Restless Mania discusses shirts with communist themes on them. My friend Matt and I have discussed how we might each wear a Che Guevera shirt, only to mock him (what better way to subtly diss an anti-capitalist icon than turning him into a symbol of American materialism?).

Speaking of Slant Truth, the folks there lay the smackdown on the "blackfacing" of Joe Lieberman scandal. I can't tell which is more infuriating, when liberals engage in this crap, or when they try and defend it. Good for Kevin Andre Eliott for some highly justified ripping.

Tim Burke discusses the glories of LibraryThing. Like crack cocaine, it is.

Apparently, I inspired this post at Jurisdynamics. I'll give readers a hint: it's not because I have a natural affinity for the link between math and law.


Anonymous said...

David, I'm a little confused about your objection to the "blackfacing" add, just as I've been confused by the entire scandal. What is it about the depiction of a candidate in blackface that is prima facie unnaceptable in political debate? I understand that actual blackface performances are rooted in racism and usually had severely racist connotations.
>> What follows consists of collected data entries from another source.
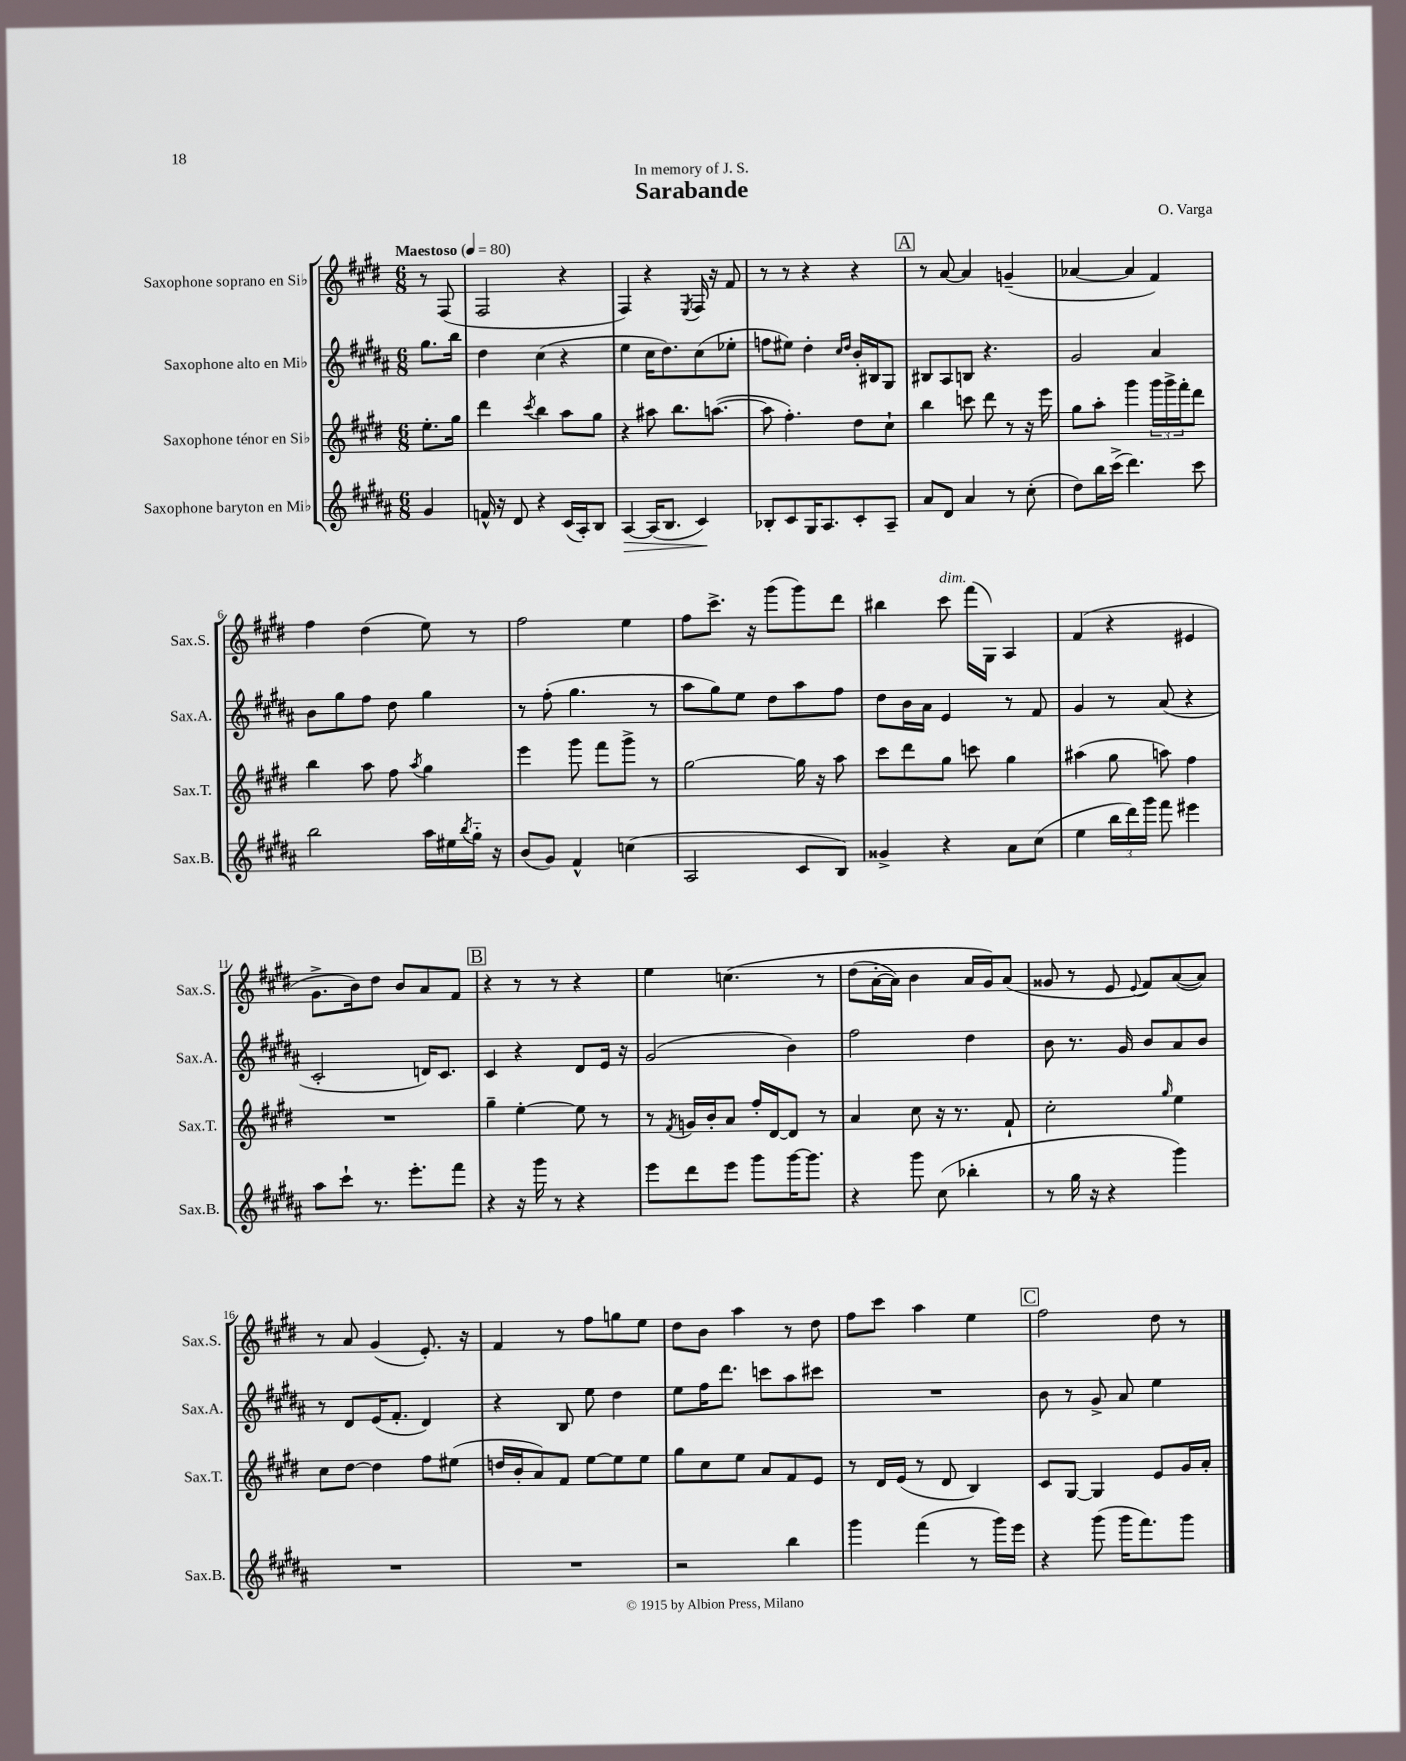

**kern	**dynam	**kern	**kern	**kern
*part4	*part4	*part3	*part2	*part1
*staff4	*staff4	*staff3	*staff2	*staff1
*I"Saxophone baryton en Mi♭	*	*I"Saxophone ténor en Si♭	*I"Saxophone alto en Mi♭	*I"Saxophone soprano en Si♭
*I'Sax.B.	*	*I'Sax.T.	*I'Sax.A.	*I'Sax.S.
*clefG2	*	*clefG2	*clefG2	*clefG2
*k[f#c#g#d#a#]	*	*k[f#c#g#d#]	*k[f#c#g#d#a#]	*k[f#c#g#d#]
*M6/8	*	*M6/8	*M6/8	*M6/8
*MM80	*	*MM80	*MM80	*MM80
=	=	=	=	=
!	!	!	!	!LO:TX:a:B:t=Maestoso
4g#/	.	8.ee'\L	8.gg#\L	8r
.	.	.	.	(8F#/
.	.	16gg#\Jk	16bb\Jk	.
=1	=1	=1	=1	=1
16fn^^/	.	4ddd#\	4dd#\	2F#/
16r	.	.	.	.
8d#/	.	.	.	.
.	.	8qccc#/	.	.
4r	.	4bb\	(4cc#\	.
(16c#/LL	.	8aa\L	4r	4r
16A#'/J)	.	.	.	.
8B/J	.	8gg#\J	.	.
=2	=2	=2	=2	=2
!	!LO:HP:b	!	!	!
[4A#/	>	4r	4ee\	4F#/)
(16A#/KL]	.	8aa#X\	16cc#\KL	4r
8.B/J	.	.	8.dd#\)	.
.	.	8.bb\L	.	.
.	.	.	.	8qE/
4c#/)	.	.	(8cc#\	16F#/
.	.	([8.aan\J	.	16r
.	.	.	8ee-X'\J	8f#/
.	]	.	.	.
=3	=3	=3	=3	=3
8B-X'/L	.	8aa\]	8ffn\L	8r
8c#/	.	4.ff#'\)	8ee#X\J)	8r
16G#/K	.	.	4dd#'\	4r
8.A#/	.	.	.	.
.	.	.	16qqcc#/LL	.
.	.	.	16qqdd#/JJ	.
8c#'/	.	8dd#\L	16b'/LL	4r
.	.	.	16B#X/J	.
8A#~/J	.	8cc#`\J	8G#/J	.
!!LO:REH:place=s1:t=A
=4	=4	=4	=4	=4
8a#/L	.	4bb\	8B#X/L	8r
8d#/J	.	.	8A#/	[8a/
4a#/	.	8cccn\	8Bn/J	4a/]
.	.	8ddd#\	4.r	.
8r	.	8r	.	(4gn~/
(8cc#'\	.	16r	.	.
.	.	16eee\	.	.
=5	=5	=5	=5	=5
8dd#\L)	.	8gg#\L	2g#/	[4a-X/
16bb\L	.	8aa'\J	.	.
(16ccc#^\JJ	.	.	.	.
4.ddd#\)	.	4ggg#\	.	4a-/]
.	.	24ggg#\LL	4a#/	4f#/)
.	.	24ggg#^\	.	.
.	.	24fff#'\J	.	.
8ccc#\	.	8ddd#\J	.	.
!!LO:LB:g=z
=6	=6	=6	=6	=6
2bb\	.	4bb\	8b\L	4ff#\
.	.	.	8gg#\	.
.	.	8aa\	8ff#\J	(4dd#\
.	.	8ff#\	8dd#\	.
.	.	8qaa/	.	.
16aa#\LL	.	4gg#\	4gg#\	8ee\)
16ee#X\	.	.	.	.
8qbb/	.	.	.	.
16gg#\JJ	.	.	.	8r
16r	.	.	.	.
=7	=7	=7	=7	=7
(8b/L	.	4eee\	8r	2ff#\
8g#/J)	.	.	(8ff#'\	.
4f#^^/	.	8ggg#\	4.gg#\	.
.	.	8fff#\L	.	.
(4ccn\	.	8ggg#^\J	.	4ee\
.	.	8r	8r	.
=8	=8	=8	=8	=8
2A#/	.	[2gg#\	8aa#\L	8ff#\L
.	.	.	8gg#\)	8.ccc#^\J
.	.	.	8ee\J	.
.	.	.	.	16r
.	.	.	8dd#\L	(8ggg#\L
8c#/L	.	16gg#\]	8aa#\	8ggg#\)
.	.	16r	.	.
8B/J)	.	8aa\	8ff#\J	8ddd#\J
=9	=9	=9	=9	=9
4g##X^/	.	8ccc#\L	8dd#\L	4bb#X\
.	.	8ddd#\	16b\L	.
.	.	.	16a#\JJ	.
!	!	!	!	!LO:TX:a:i:t=dim.
4r	.	8gg#\J	4e/	8ccc#\
.	.	8cccn\	.	(16fff#\LL
.	.	.	.	16G#\JJ)
8a#\L	.	4gg#\	8r	4A/
(8cc#\J	.	.	8f#/	.
=10	=10	=10	=10	=10
4ee\	.	(4aa#X\	4g#/	(4f#/
24bb\LL	.	8gg#\	8r	4r
24ddd#\)	.	.	.	.
24ggg#\JJ	.	.	.	.
8fff#\	.	8aan\)	(8a#/	.
4eee#X\	.	4ff#\	4r	4e#X/
!!LO:LB:g=z
=11	=11	=11	=11	=11
8aa#\L	.	2.r	2c#'/	8.g#^\L
8ccc#`\J	.	.	.	.
.	.	.	.	16b\k)
8.r	.	.	.	8dd#\J
.	.	.	.	8b/L
8.eee'\L	.	.	.	.
.	.	.	16dn/KL)	8a/
.	.	.	8.c#/J	.
8fff#\J	.	.	.	8f#/J
!!LO:REH:place=s1:t=B
=12	=12	=12	=12	=12
4r	.	4gg#~\	4c#/	4r
16r	.	[4ee'\	4r	8r
16ggg#\	.	.	.	.
8r	.	.	.	8r
4r	.	8ee\]	8d#/L	4r
.	.	8r	16e/Jk	.
.	.	.	16r	.
=13	=13	=13	=13	=13
8eee\L	.	8r	(2g#/	4ee\
.	.	8qf#/	.	.
8ddd#\	.	16gn/LL	.	.
.	.	16b'/J	.	.
8eee\J	.	8a/J	.	(4.ccn\
8ggg#\L	.	16ff#'/LL	.	.
.	.	[16d#/J	.	.
[16ggg#\K	.	8d#/J]	4b\)	.
8.ggg#\J]	.	.	.	.
.	.	8r	.	8r
=14	=14	=14	=14	=14
4r	.	4a/	2ff#\	(8dd#\L
.	.	.	.	[16a'\L
.	.	.	.	16a\JJ])
8ggg#\	.	8cc#\	.	4b\
(8cc#\	.	16r	.	.
.	.	8.r	.	.
4bb-X'\	.	.	4dd#\	16a/LL
.	.	.	.	16g#/J)
.	.	8f#`/	.	(8a/J
=15	=15	=15	=15	=15
8r	.	2cc#'\	8b\	8g##X/
16gg#\	.	.	8.r	8r
16r	.	.	.	.
4r	.	.	.	8e/
.	.	.	16g#/	.
.	.	.	.	8qqe/
.	.	.	8b/L	8f#/L)
.	.	16qqgg#/	.	.
4ggg#\)	.	4ee\	8a#/	([8a/
.	.	.	8b/J	8a/J])
!!LO:LB:g=z
=16	=16	=16	=16	=16
2.r	.	8cc#\L	8r	8r
.	.	[8dd#\J	8d#/L	8a/
.	.	4dd#\]	(16e/K	(4g#/
.	.	.	8.f#'/J	.
.	.	8ff#\L	4d#/)	8.e'/)
.	.	(8ee#X\J	.	.
.	.	.	.	16r
=17	=17	=17	=17	=17
2.r	.	16ddn/LL	4r	4f#/
.	.	16b'/J	.	.
.	.	8a/)	.	.
.	.	8f#/J	8B/	8r
.	.	[8ee\L	8ee\	8ff#\L
.	.	8ee\]	4dd#\	8ggn\
.	.	8ee\J	.	8ee\J
=18	=18	=18	=18	=18
2r	.	8gg#\L	8ee\L	8dd#\L
.	.	8cc#\	16ff#\K	8b\J
.	.	.	8.ddd#\J	.
.	.	8ee\J	.	4aa\
.	.	8a/L	8cccn\L	.
4bb\	.	8f#/	8aa#\	8r
.	.	8e/J	8ccc#X\J	8dd#\
=19	=19	=19	=19	=19
4ggg#\	.	8r	2.r	8ff#\L
.	.	16d#/LL	.	8ccc#\J
.	.	(16e/JJ	.	.
(4fff#\	.	8r	.	4aa\
.	.	8d#/	.	.
8r	.	4B/)	.	4ee\
16ggg#\LL)	.	.	.	.
16eee\JJ	.	.	.	.
!!LO:REH:place=s1:t=C
=20	=20	=20	=20	=20
4r	.	8c#/L	8b\	2ff#\
.	.	[8G#/J	8r	.
(8ggg#\	.	4G#/]	8g#^/	.
16ggg#\KL	.	.	8a#/	.
8.fff#\)	.	.	.	.
.	.	8e/L	4ee\	8dd#\
8ggg#\J	.	16g#/L	.	8r
.	.	16a'/JJ	.	.
==	==	==	==	==
*-	*-	*-	*-	*-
As such, if a candidate actually performed in blackface it would be clearly deserving of disgust, outrage, and probably confusion too since the idea of anyone actually doing that today is more than a little absurd.

But what is it about the satirical use of the blackface imagery that deserves such strong condemnation? I read your post about it's use in the Maryland race. I think there were two significant differences. (1) The image was accompanied by the "sambo" rhetoric, making it a very clear use of racial stereotyping to smear a candidate. (2) Being a contest between two black candidates, I think the "who's REALLY black?" kind of bickering is bad politics in that it ignores substantive issues, and secondly, is essentializing (it assumes there are "black" political stances).

Neither of those dynamics apply to this race.

The Lamont blogger offers two justifications for the image. (1) Lieberman's campaign engages in race-baiting, and (2) Lieberman is distorting his record to appeal to black voters. Now, I don't know enough about the details of the CT to validate or invalidate either of those arguments. But by the reaction of yourself and the diatribe that you link to, it seems that doesn't matter. Your position seems to be that even if those things are true it couldn't possibly justify the racist imagery. In fact the post you link to respons to these defenses with a rhetorical question ("I suppose this justifies what you did?!?!?"). That's clearly question-begging because the blogger's response presuposses that the imagery is not justifiable. The whole post is just that kind of blustering outrage that lacks any substantive argumentation.

So here's my question, what is it about depicting Liberman in blackface to make the satirical point that he is distorting his image and engaging in race-baiting to win black votes that is categorically reprehensible? Maybe those justifications aren't true, as I said I don't know. But assuming they are, why do we automatically condemn that particular image?

Anonymous said...

To clarify, I really do man the above question as inquisitve and not argumentative. I realize that the blog post was, at the very least, in bad taste, and not the kind of political disourse I like to see. And this may very well be a case of "Matt's lived in Texas too long and just doesn't get it" - because while I see that the post is not good, I don't understand why the blackface imagery is just 100% never justifiable in political satire.

The probligo said...

Matthew, perhaps David's objection might be the same if Lieberman used Shakespear's Shylock as a cultural and racial monotype to gain the Jewish vote.

At least, I would hope so... but then David has never expressed any opposition to Shakespear, so I wouldn't know.